### TASK BRIEF
Print in full the text below on the debate over the Fifth World Conference on Women, reproducing every word without change.

Debate over 5th World Conference on Women
On the 8th of March, 2012, the United Nations Secretary General, Ban ki Moon, and President of the General Assembly, Nassir Abdulaziz Al-Nasser, officially made a joint proposal for a Fifth World Conference on Women (5WCW) scheduled for the year 2015.
20 years after the last summit on women was held in Beijing where the influential Platform for Action, the 1995 agenda for women’s empowerment, was formed.
Aimed at monitoring the effectiveness of theBeijingplatform and reflecting on new emerging issues since 1995, the 5WCW has been called “collective accountability and recommitment to women’s rights and empowerment.”
According to the proposal, the 5WCW will not focus its energies on existing international laws and policies regarding women, but on deeply entrenched stumbling blocks that women and girls face that hinder their economic, political and social advancement. It also aims to focus on positive repercussions of laws and opportunities as well as celebrate the passing of political and historical achievements over the past couple of decades, such as laws concerning violence against women and girls, educational initiatives, mobilization of women and women’s groups in response to the AIDs crisis and the inception of UN Women, to name but a select array of successes. The proposition of the 5WCW however, has been met with mixed reviews from women’s rights organisations and activists.

### GIVEN DATA
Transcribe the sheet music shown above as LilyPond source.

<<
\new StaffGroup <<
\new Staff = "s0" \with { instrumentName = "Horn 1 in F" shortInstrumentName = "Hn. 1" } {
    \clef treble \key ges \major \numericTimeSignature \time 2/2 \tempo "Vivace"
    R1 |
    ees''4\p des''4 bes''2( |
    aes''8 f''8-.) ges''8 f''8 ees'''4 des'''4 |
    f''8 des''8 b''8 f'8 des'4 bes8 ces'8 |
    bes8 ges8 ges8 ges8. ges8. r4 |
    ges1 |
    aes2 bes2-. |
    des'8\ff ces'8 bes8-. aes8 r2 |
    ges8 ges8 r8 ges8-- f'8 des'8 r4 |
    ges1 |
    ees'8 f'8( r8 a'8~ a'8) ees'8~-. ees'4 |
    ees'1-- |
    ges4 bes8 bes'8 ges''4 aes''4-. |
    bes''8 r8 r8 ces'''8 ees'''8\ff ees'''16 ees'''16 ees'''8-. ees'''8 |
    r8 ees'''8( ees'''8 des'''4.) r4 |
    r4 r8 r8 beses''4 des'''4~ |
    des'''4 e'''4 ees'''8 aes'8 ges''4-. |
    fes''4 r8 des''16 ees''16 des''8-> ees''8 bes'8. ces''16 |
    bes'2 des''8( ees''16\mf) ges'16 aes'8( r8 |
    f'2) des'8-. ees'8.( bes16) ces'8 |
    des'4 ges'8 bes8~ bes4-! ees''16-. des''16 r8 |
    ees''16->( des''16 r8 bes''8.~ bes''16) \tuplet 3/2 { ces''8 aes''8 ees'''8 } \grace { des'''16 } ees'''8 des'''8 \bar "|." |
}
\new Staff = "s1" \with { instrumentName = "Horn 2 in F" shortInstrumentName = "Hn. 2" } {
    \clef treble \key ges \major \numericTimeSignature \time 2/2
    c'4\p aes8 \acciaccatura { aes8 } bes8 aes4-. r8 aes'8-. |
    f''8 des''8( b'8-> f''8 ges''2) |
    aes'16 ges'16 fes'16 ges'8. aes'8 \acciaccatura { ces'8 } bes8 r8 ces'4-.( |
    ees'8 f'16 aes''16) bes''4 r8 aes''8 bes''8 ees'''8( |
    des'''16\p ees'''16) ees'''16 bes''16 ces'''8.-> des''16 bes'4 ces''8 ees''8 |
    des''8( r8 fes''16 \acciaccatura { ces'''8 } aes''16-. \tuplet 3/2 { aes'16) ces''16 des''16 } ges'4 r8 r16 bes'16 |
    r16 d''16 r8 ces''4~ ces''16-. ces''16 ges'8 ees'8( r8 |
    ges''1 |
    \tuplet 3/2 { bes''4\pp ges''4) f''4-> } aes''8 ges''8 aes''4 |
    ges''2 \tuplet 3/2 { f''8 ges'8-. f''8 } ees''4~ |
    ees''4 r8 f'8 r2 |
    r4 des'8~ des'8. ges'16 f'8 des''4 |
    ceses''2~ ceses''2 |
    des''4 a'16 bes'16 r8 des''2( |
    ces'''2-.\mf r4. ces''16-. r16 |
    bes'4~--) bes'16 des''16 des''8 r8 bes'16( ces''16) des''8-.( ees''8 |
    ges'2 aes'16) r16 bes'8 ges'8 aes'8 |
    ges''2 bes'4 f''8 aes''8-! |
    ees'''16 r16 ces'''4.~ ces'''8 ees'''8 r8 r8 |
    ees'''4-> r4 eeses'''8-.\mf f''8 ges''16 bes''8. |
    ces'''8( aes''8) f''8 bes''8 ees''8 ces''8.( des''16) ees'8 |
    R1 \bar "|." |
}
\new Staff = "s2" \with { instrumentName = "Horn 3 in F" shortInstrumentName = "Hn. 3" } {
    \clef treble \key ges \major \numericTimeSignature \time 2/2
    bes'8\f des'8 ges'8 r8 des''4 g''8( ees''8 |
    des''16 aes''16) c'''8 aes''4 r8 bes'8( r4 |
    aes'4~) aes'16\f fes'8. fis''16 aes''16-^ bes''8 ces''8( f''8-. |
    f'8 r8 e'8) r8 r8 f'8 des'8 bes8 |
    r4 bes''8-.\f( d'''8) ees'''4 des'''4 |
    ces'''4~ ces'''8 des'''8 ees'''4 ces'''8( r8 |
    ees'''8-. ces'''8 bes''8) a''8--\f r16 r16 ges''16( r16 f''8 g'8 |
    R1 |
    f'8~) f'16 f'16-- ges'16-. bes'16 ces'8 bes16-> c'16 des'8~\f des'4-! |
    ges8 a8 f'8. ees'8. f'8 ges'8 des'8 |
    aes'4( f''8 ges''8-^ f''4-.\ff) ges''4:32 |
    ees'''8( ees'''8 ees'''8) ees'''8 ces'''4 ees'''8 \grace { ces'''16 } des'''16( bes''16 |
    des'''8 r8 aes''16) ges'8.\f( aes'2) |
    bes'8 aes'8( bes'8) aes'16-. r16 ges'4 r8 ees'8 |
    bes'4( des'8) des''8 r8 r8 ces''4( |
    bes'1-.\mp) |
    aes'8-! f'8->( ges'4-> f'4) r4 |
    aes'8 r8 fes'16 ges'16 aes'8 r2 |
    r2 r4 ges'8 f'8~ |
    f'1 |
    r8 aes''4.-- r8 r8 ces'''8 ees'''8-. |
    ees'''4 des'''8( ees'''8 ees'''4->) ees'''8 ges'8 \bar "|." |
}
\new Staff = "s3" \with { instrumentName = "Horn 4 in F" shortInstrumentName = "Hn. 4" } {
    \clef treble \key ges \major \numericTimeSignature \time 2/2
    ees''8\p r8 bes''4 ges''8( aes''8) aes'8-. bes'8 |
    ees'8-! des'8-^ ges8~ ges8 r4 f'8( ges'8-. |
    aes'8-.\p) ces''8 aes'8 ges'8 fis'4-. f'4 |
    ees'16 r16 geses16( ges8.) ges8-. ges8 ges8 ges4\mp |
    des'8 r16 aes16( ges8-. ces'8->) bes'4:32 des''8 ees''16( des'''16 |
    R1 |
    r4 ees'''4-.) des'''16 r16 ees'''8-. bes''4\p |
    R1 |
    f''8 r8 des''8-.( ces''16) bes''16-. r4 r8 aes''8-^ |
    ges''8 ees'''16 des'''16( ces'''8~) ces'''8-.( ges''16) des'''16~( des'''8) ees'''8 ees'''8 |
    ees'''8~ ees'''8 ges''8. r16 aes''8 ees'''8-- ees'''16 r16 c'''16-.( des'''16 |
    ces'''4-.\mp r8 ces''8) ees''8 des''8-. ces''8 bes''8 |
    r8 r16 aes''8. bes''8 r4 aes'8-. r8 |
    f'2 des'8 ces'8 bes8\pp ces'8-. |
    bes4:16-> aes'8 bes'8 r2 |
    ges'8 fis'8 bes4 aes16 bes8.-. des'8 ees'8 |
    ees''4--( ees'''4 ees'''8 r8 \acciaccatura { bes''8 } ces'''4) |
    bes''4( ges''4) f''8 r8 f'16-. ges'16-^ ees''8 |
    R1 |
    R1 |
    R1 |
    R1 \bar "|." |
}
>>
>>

### RESPONSE AREA
Debate over 5th World Conference on Women
On the 8th of March, 2012, the United Nations Secretary General, Ban ki Moon, and President of the General Assembly, Nassir Abdulaziz Al-Nasser, officially made a joint proposal for a Fifth World Conference on Women (5WCW) scheduled for the year 2015.
20 years after the last summit on women was held in Beijing where the influential Platform for Action, the 1995 agenda for women’s empowerment, was formed.
Aimed at monitoring the effectiveness of theBeijingplatform and reflecting on new emerging issues since 1995, the 5WCW has been called “collective accountability and recommitment to women’s rights and empowerment.”
According to the proposal, the 5WCW will not focus its energies on existing international laws and policies regarding women, but on deeply entrenched stumbling blocks that women and girls face that hinder their economic, political and social advancement. It also aims to focus on positive repercussions of laws and opportunities as well as celebrate the passing of political and historical achievements over the past couple of decades, such as laws concerning violence against women and girls, educational initiatives, mobilization of women and women’s groups in response to the AIDs crisis and the inception of UN Women, to name but a select array of successes. The proposition of the 5WCW however, has been met with mixed reviews from women’s rights organisations and activists.